Letters: Heritage trophy given away

Dear Editor,

I was disappointed to see the proposed changes made by the Guide Outfitters Association of B.C., in which the numbers of tags given to B.C. hunters would be drastically reduced in favour of non-resident clients, those being given huge shares of our province’s wild game tags. 

As a B.C. resident hunter, I supply about 80 per cent of the meat for my family from my hunting, and I resent that right being given over to trophy hunters coming in from the U.S. and other parts of the world. 

Currently, 70,000 B.C. hunters are granted 13,000 moose tags each year, which equates to one in five hunters receiving the opportunity to hunt moose in our province. 

Under the proposed changes, 25 to 40 per cent of those tags would be given to non-resident guide clients.

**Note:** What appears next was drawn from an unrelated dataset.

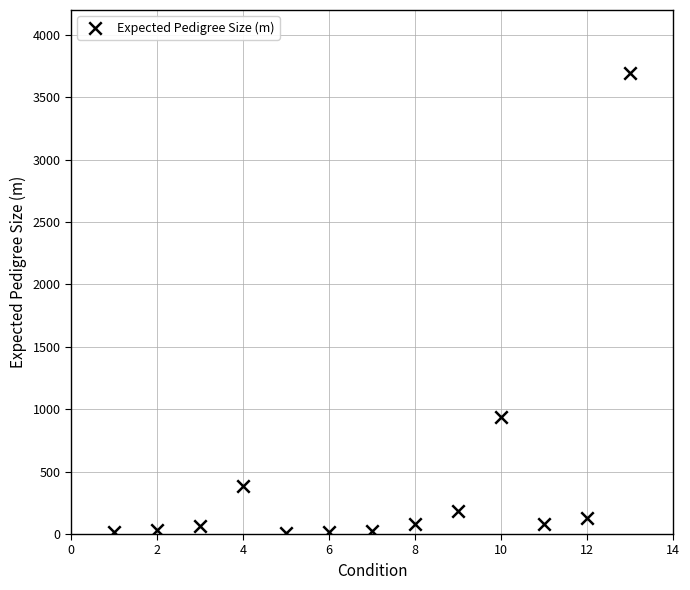

What is the range of Y values (max minus min)?

3683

Most Canadian provinces and U.S. states limit foreign hunters to five to 10 per cent of the wild game allocation, so we would be setting an unreasonable precedent if the  changes were instituted.

I suggest that we British Columbians be left the right to provide quality organic meat for our families, by giving 90 per cent of the tags to resident hunters and 10 per cent to non-resident trophy hunters (guide clients).

B.C.’s wildlife is “not for sale,” but is a heritage to be shared both now and in the future by the people who live here.